We really see that the current distribution system for produce is fundamentally flawed in that way. In that, some of these products shouldn’t be shipped that far at all. They should be consumed right after harvesting. For those products, this could really be disruptive.
How do you feel that technology is trying to solve the issue of food waste and sustainability?
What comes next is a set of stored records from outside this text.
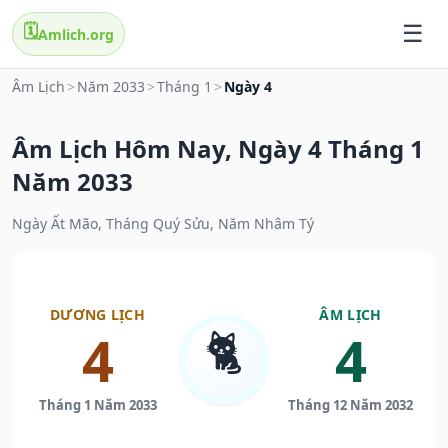
🗓️
Amlich.org
Âm Lịch
>
Năm 2033
>
Tháng 1
>
Ngày 4
Âm Lịch Hôm Nay, Ngày 4 Tháng 1
Năm 2033
Ngày Ất Mão, Tháng Quý Sửu, Năm Nhâm Tý
DƯƠNG LỊCH
ÂM LỊCH
🐈
4
4
Tháng 1 Năm 2033
Tháng 12 Năm 2032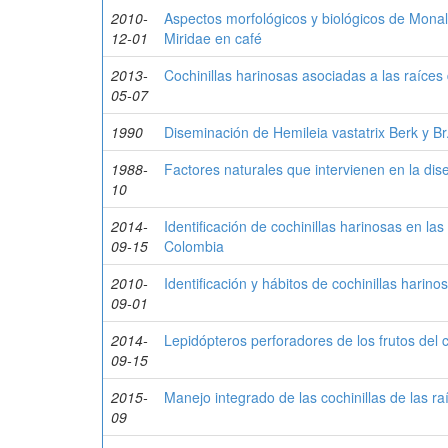
2010-
Aspectos morfológicos y biológicos de Mona
12-01
Miridae en café
2013-
Cochinillas harinosas asociadas a las raíces 
05-07
1990
Diseminación de Hemileia vastatrix Berk y Br.
1988-
Factores naturales que intervienen en la dis
10
2014-
Identificación de cochinillas harinosas en l
09-15
Colombia
2010-
Identificación y hábitos de cochinillas harin
09-01
2014-
Lepidópteros perforadores de los frutos del 
09-15
2015-
Manejo integrado de las cochinillas de las ra
09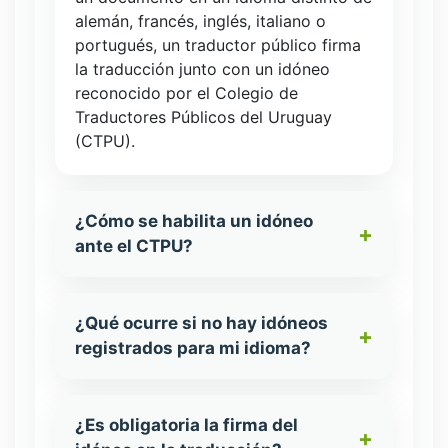
alemán, francés, inglés, italiano o
portugués, un traductor público firma
la traducción junto con un idóneo
reconocido por el Colegio de
Traductores Públicos del Uruguay
(CTPU).
¿Cómo se habilita un idóneo
ante el CTPU?
¿Qué ocurre si no hay idóneos
registrados para mi idioma?
¿Es obligatoria la firma del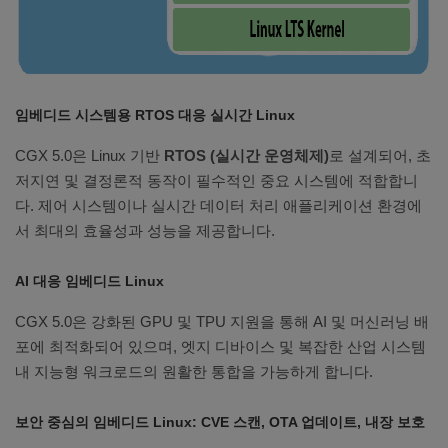
임베디드 시스템용 RTOS 대응 실시간 Linux
CGX 5.0은 Linux 기반
RTOS (실시간 운영체제)
로 설계되어, 초
저지연 및 결정론적 동작이 필수적인 중요 시스템에 적합합니
다. 제어 시스템이나 실시간 데이터 처리 애플리케이션 환경에
서 최대의 효율성과 성능을 제공합니다.
AI 대응 임베디드 Linux
CGX 5.0은 강화된 GPU 및 TPU 지원을 통해 AI 및 머신러닝 배
포에 최적화되어 있으며, 엣지 디바이스 및 복잡한 산업 시스템
내 지능형 워크로드의 원활한 통합을 가능하게 합니다.
보안 중심의 임베디드 Linux: CVE 스캔, OTA 업데이트, 내장 보호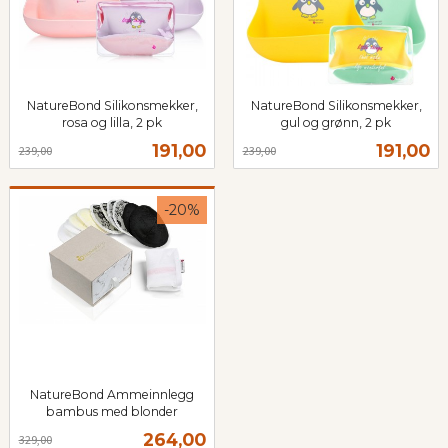
NatureBond Silikonsmekker,
NatureBond Silikonsmekker,
rosa og lilla, 2 pk
gul og grønn, 2 pk
Rabatt
inkl.
Rabatt
inkl.
Tilbud
Tilbud
191,00
191,00
239,00
239,00
mva.
mva.
-20%
NatureBond Ammeinnlegg
bambus med blonder
Rabatt
inkl.
Tilbud
264,00
329,00
mva.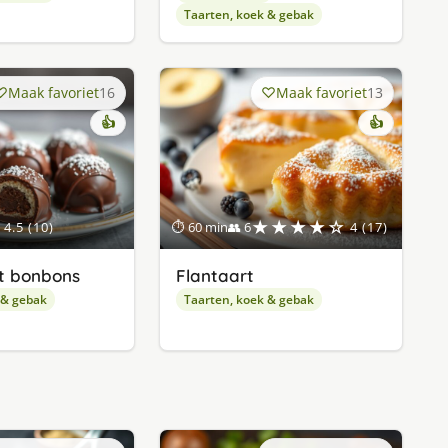
Taarten, koek & gebak
Maak favoriet
16
Maak favoriet
13
👍
👍
★★★★☆
4.5 (10)
⏱ 60 min
👥 6
4 (17)
t bonbons
Flantaart
 & gebak
Taarten, koek & gebak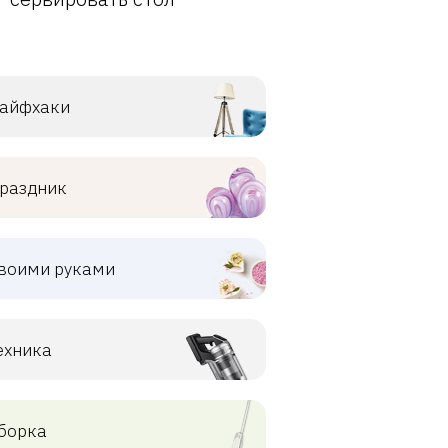
айфхаки
раздник
воими руками
ехника
борка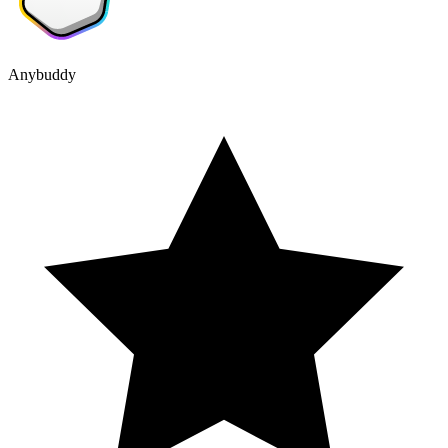
Anybuddy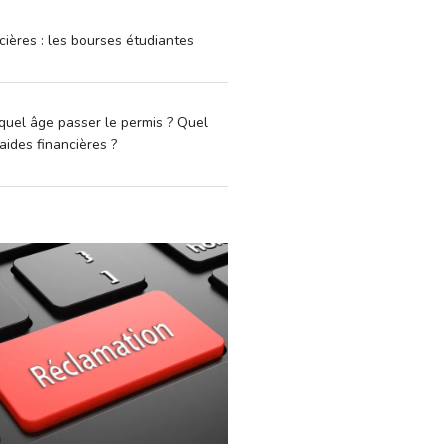
cières : les bourses étudiantes
quel âge passer le permis ? Quel
aides financières ?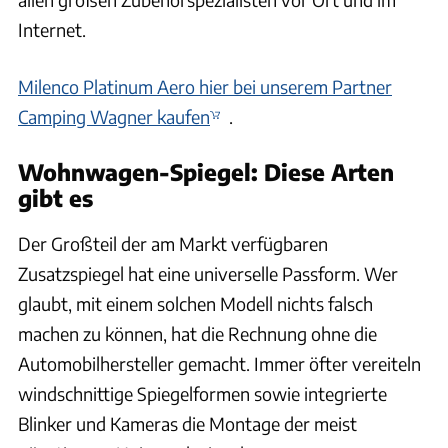
Internet.
Milenco Platinum Aero hier bei unserem Partner
Camping Wagner kaufen
.
Wohnwagen-Spiegel: Diese Arten
gibt es
Der Großteil der am Markt verfügbaren
Zusatzspiegel hat eine universelle Passform. Wer
glaubt, mit einem solchen Modell nichts falsch
machen zu können, hat die Rechnung ohne die
Automobilhersteller gemacht. Immer öfter vereiteln
windschnittige Spiegelformen sowie integrierte
Blinker und Kameras die Montage der meist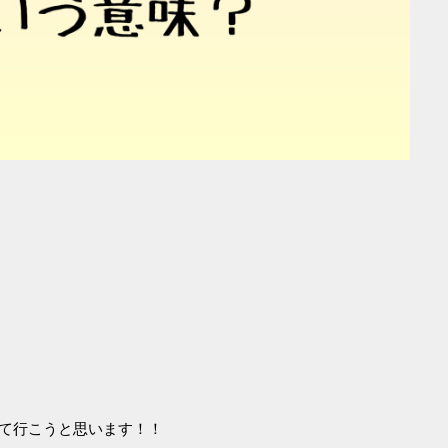
て行こうと思います！！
I definitely think it has. It works in both ways, right. Technology can reduce food waste by increasing its shelf life and that’s typically how engineering has been applied to food so far. With packaging concepts that introduce nitrogen and other inner gasses into the package to keep it fresh longer. Sometimes that technology is also an enabler. It enables food to be shipped for weeks on ships so now our food can come from Argentina or Peru and things like that. Sometimes at the expense of fossil fuels, there’s more energy. I think this is kind of a shift in the way we’re using technology. Previously, where we would use technology to engineer the food itself, like genetically modified food, that produces higher yields and is more pesticide resistant. Then we currently use technology in transport to make it last longer. In this way, we’re using technology to engineer a natural environment for plants. Actually, counter-intuitively we can use heirloom varieties of say, tomatoes or lettuce, that we haven’t grown in such a long time because it was not optimized for engineered agriculture.
Now we can go back to that because we’re engineering the environment rather than the food.